Kızarık gözlerimle ona doğru baktım. Daha da yaklaştıkça yüzüne mi yoksa vücudunun her santimini saran dövmelerine mi odaklanmalıydım bilmiyorum..
Gözlerim onunda kızarık olan gözleriyle buluştu. Sakin bir şekilde oda benim gibi yanımdaki yere oturdu ve dizlerini karnına doğru çekerek ellerini dizlerinin önünde buluşturdu. Hiç konuşmadan amansızca yolu izlemeye başladığında beynimdeki onun hakkında olan şüphe kırıntıları büyümeye başlamıştı. Ne yaptığın dahası nereden çıktığını sormalı mıydım?Ayrıca neden birden bire buraya oturmuştu ki ? Peki neden ağlıyordu ?
Bir Erkeğin ağladığına çok şahit olmamıştım, fazla şaşırmış olmalıyım ki gözlerimi hala onun üzerinden çekememiştim. Oturduğum yerden bile yanağından süzülen yaşları görebiliyordum.. İkimizde ağlıyorduk, evet. Fakat onu ağlatan şey neydi? Merakıma yenik düşerek saatlerdir ağlamaktan dolayı boğuklaşmış sesimle ona "neden ağlıyorsun?" diye sordum. Hala göz yaşları yanaklarından akarken, yolu seyrediyordu. Sanki beni duymamış gibiydi. Bir süre daha öylece cevap vermesini bekledim. Aradan geçen iki dakikanın sonunda ağzını bile açmadığını fark ettiğimde, yerimde dönüp bende onun gibi boş boş yolu seyretmeye başladım.
Buradan kalkıp gitmeliydim , tam da şuan bunu yapmalıydım.Kendime engel olamayarak yanaklarımı sildim ve ayağa kalktım.
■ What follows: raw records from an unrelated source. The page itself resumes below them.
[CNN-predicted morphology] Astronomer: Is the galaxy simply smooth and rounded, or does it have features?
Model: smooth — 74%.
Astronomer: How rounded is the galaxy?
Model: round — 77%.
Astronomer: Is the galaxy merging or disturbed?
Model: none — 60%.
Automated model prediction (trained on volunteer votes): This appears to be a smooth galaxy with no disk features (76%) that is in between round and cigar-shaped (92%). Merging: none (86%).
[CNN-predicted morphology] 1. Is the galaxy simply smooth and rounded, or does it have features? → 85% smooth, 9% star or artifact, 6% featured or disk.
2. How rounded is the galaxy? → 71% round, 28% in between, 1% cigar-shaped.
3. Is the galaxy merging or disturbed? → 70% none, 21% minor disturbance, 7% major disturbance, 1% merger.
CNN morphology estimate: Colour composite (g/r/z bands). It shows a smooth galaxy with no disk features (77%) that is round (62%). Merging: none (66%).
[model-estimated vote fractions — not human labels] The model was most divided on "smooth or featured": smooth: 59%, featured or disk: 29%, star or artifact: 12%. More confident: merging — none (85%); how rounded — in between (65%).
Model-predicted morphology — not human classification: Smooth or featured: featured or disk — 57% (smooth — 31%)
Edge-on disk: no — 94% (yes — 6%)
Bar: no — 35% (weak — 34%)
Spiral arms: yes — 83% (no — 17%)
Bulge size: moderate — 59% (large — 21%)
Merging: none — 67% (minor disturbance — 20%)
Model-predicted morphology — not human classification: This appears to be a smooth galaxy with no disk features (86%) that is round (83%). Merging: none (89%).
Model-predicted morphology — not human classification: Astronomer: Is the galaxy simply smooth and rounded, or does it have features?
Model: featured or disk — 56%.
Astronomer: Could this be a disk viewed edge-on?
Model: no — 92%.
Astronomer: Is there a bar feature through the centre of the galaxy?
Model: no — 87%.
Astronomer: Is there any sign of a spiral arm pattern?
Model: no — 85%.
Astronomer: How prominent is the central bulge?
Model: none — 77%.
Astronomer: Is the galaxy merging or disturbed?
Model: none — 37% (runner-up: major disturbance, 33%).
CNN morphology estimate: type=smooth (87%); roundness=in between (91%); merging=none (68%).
Uzun süredir oturuyor olmamdan dolayı kırışmış olan üstümü düzeltim ve çantamı almak için eğildiğimde, birden ağlamaktan kan çanağına dönmüş gözlerini bana çevirdi.
Aramızda neredeyse milim mesafe yoktu. Kanımın vücudumun içinde hızlı bir seyehate çıktığını hissedebiliyordum.
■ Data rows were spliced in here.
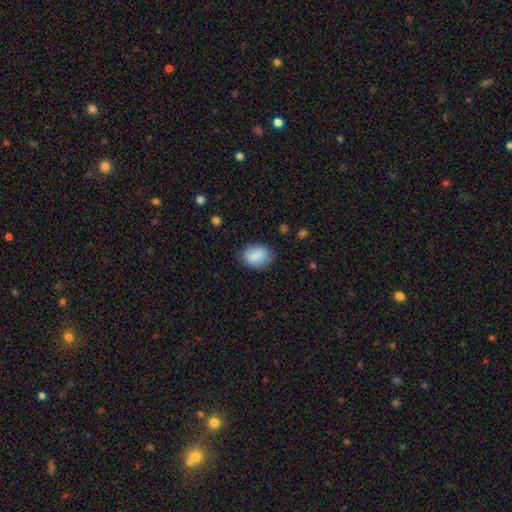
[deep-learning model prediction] Smooth or featured? smooth (84%)
How rounded? in between (73%)
Merging? none (79%)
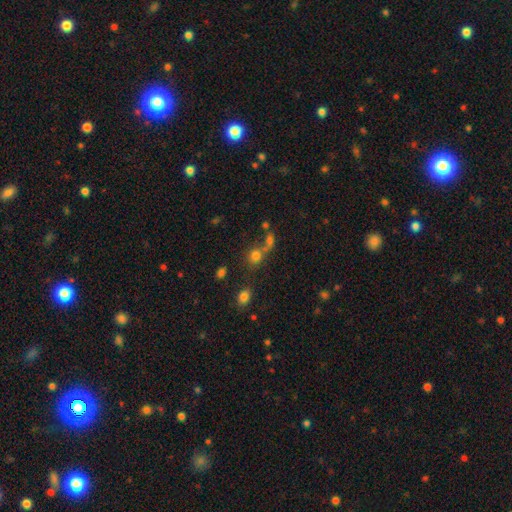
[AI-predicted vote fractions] Smooth or featured? Predicted: smooth (p=0.74). How rounded? Predicted: round (p=0.76). Merging? Predicted: none (p=0.47).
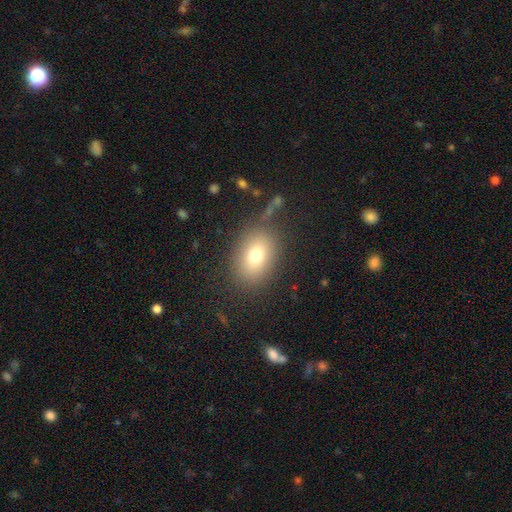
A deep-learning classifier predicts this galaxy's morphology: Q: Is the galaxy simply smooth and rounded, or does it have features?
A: smooth — 75%.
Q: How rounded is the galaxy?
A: in between — 77%.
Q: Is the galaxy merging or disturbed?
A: none — 79%.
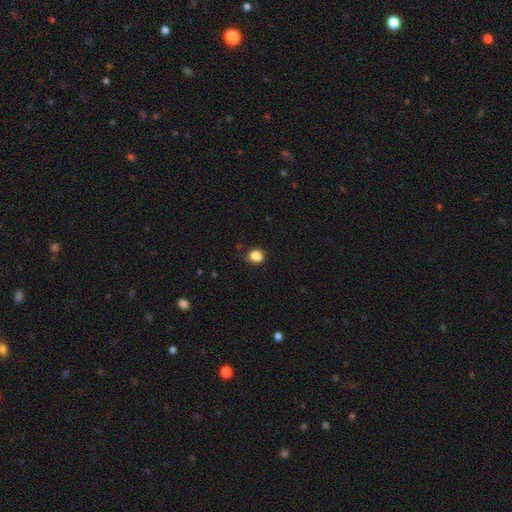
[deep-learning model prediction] smooth_or_featured: smooth (p=0.86) [alt: star or artifact p=0.10]
how_rounded: round (p=0.63) [alt: in between p=0.36]
merging: none (p=0.74) [alt: minor disturbance p=0.20]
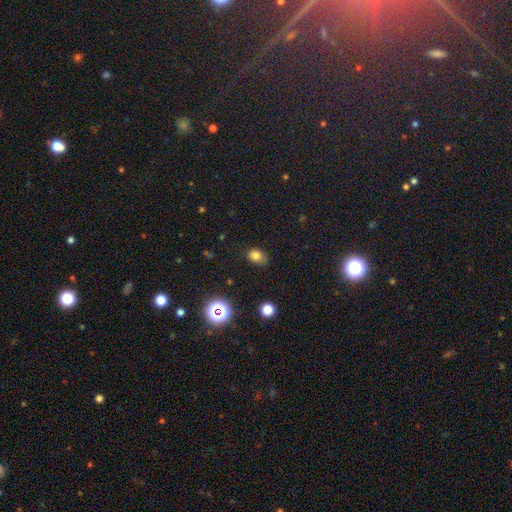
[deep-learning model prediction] Smooth or featured? smooth (78%)
How rounded? in between (58%)
Merging? none (71%)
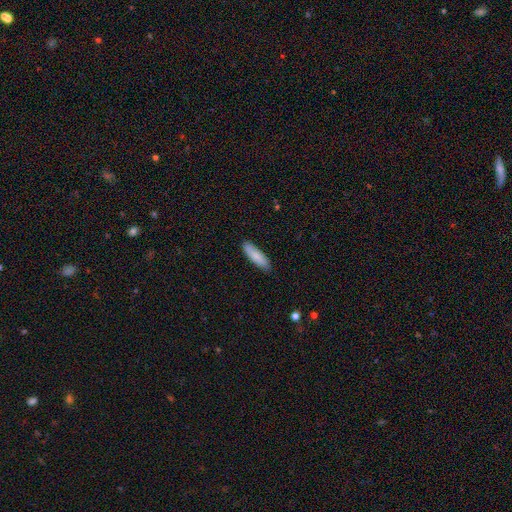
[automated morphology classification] smooth_or_featured: smooth (p=0.85) [alt: featured or disk p=0.09]
how_rounded: cigar-shaped (p=0.60) [alt: in between p=0.39]
merging: none (p=0.87) [alt: minor disturbance p=0.10]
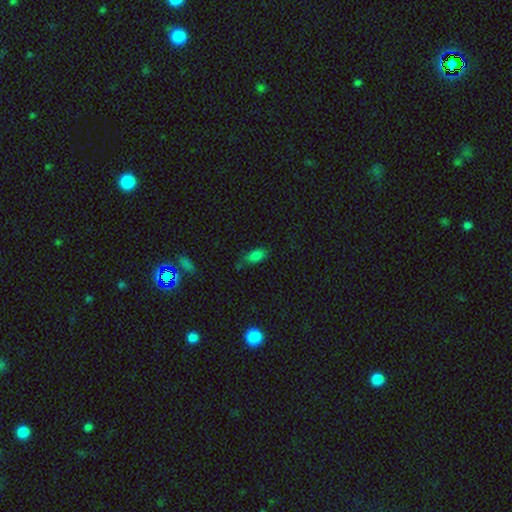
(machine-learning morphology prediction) This appears to be a smooth galaxy with no disk features (77%) that is in between round and cigar-shaped (87%). Merging: none (62%).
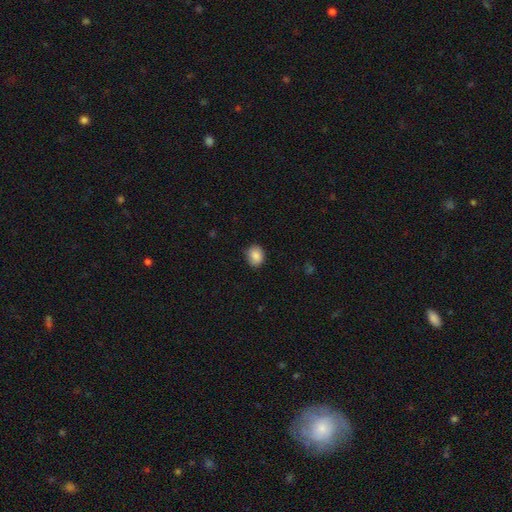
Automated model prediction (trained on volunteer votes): Smooth or featured?
  - smooth: 88% *
  - star or artifact: 8%
  - featured or disk: 4%
How rounded?
  - round: 57% *
  - in between: 42%
  - cigar-shaped: 1%
Merging?
  - none: 82% *
  - minor disturbance: 15%
  - major disturbance: 3%
  - merger: 1%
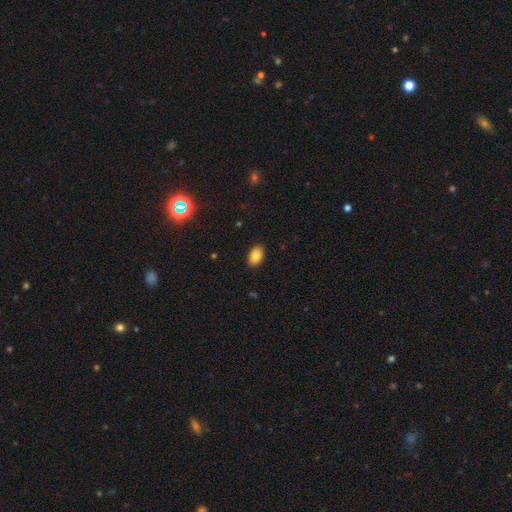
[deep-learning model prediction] This appears to be a smooth galaxy with no disk features (84%) that is in between round and cigar-shaped (88%). Merging: none (89%).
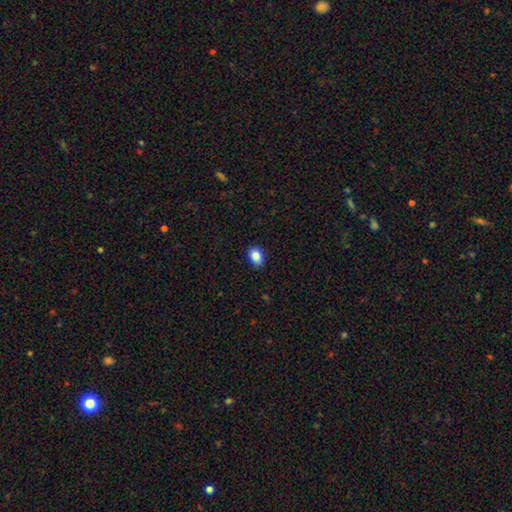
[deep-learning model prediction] Q: Smooth or featured?
A: smooth (87%); runner-up: star or artifact (8%)
Q: How rounded?
A: in between (78%); runner-up: round (21%)
Q: Merging?
A: none (87%); runner-up: minor disturbance (10%)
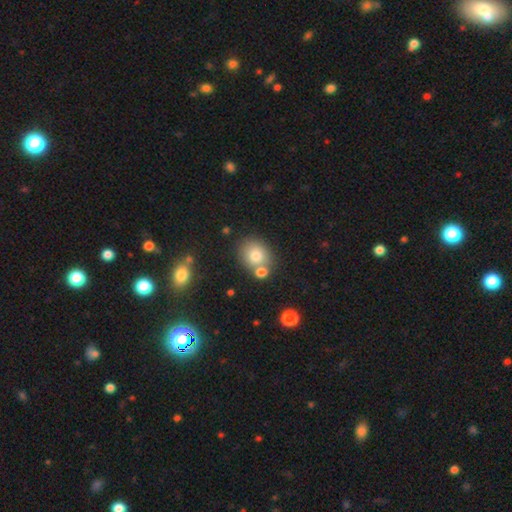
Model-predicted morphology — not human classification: type=smooth (77%); roundness=round (62%); merging=none (62%).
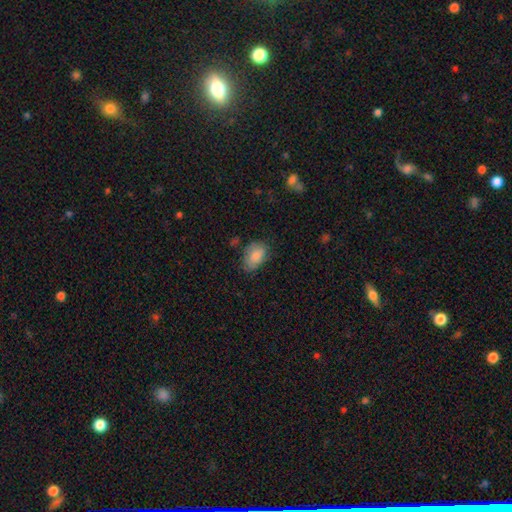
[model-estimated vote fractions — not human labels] Overall: smooth (83%). How rounded: in between (88%). Merging: none (68%).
"Hayat'ını bazen yönetemezsin, istemeden istemediğin şeyler yaparsın. ve Yapmam dediğin bir çok şeyin başrol'unde oynarsın".Doğrularak ona baktım. Neyden bahsetti hakkında ufak bir fikrim yoktu ama Annesini kaybetmiş ufak bir erkek çocuğu gibi acınası gözlerle bana bakıyordu. Gözleriyle kaldırıma oturmam için işaret etti.Ne yapmam gerektiğini bilmiyordum. Oturmalı mıydım ? Yoksa gitmeli miydim ? Adını bile bilmediğim biriyle konuşmak.. Düşüncelerimi bir kenara atarak tekrar az önce oturduğum yere yerleştim.Ve tekrar bana dönerek " Peki ya sen , sen neden ağlıyordun ?" diye sordu.
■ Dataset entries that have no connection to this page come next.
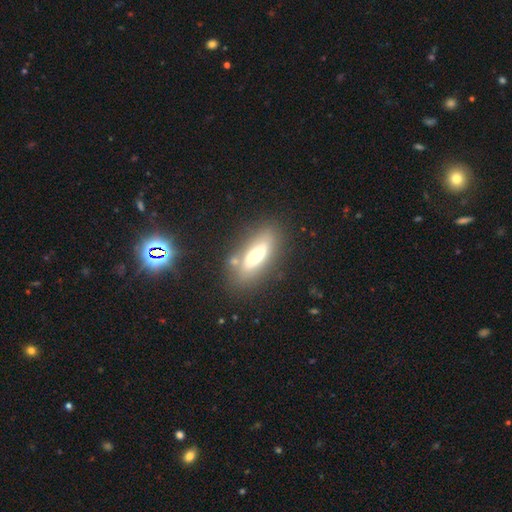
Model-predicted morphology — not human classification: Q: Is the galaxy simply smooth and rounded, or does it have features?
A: featured or disk — 46%.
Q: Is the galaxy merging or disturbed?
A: none — 71%.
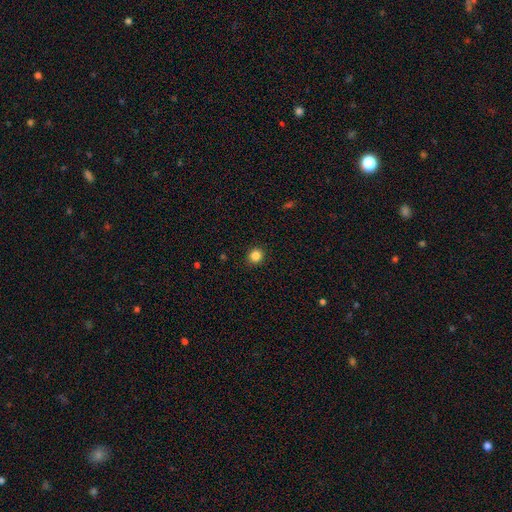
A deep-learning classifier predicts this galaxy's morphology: The model was most divided on "smooth or featured": smooth: 84%, star or artifact: 12%, featured or disk: 4%. More confident: merging — none (92%); how rounded — round (89%).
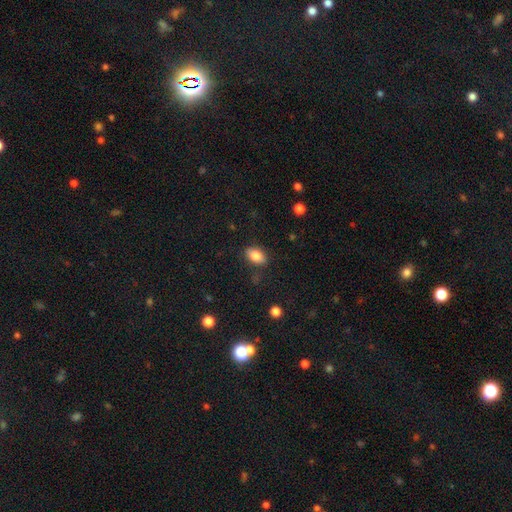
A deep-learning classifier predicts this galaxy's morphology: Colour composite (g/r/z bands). It shows a smooth galaxy with no disk features (83%) that is in between round and cigar-shaped (88%). Merging: none (82%).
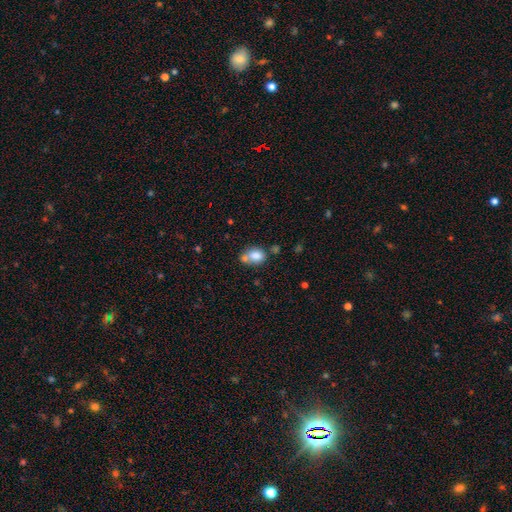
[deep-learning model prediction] Overall: smooth (79%). How rounded: in between (64%; round 35%). Merging: none (40%; merger 39%).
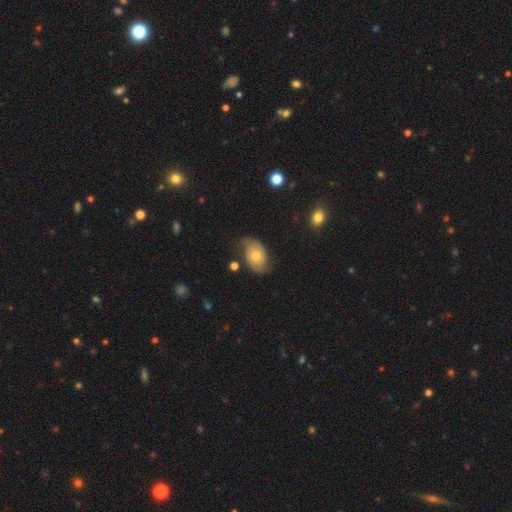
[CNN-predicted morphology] This is likely a featured or disk galaxy (62%). It is clearly not viewed edge-on (96%). Bar: likely no (79%). Spiral arm pattern: clearly yes (85%). Spiral arm count: clearly 2 (80%). Spiral winding: marginally tight (39%). Central bulge: possibly moderate (59%). Merging: likely none (67%).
"Bazen ailenin kim olduğunu seçemezsin" diye mırıldandım ve gamzelerimi ortaya çıkarmak için yüzüme sahte bir gülümseme yerleştirdim.
"Kesinlikle öyle, fakat.. Bana herşeyi anlatman gerektiğini düşünüyorum." dedi"Ne?" neredeyse ağzım açık kalacak derecede şaşırmıştım dalga falan geçiyor olmalıydı! Ona neden güveniyim ki? Tamamen saçmaydı.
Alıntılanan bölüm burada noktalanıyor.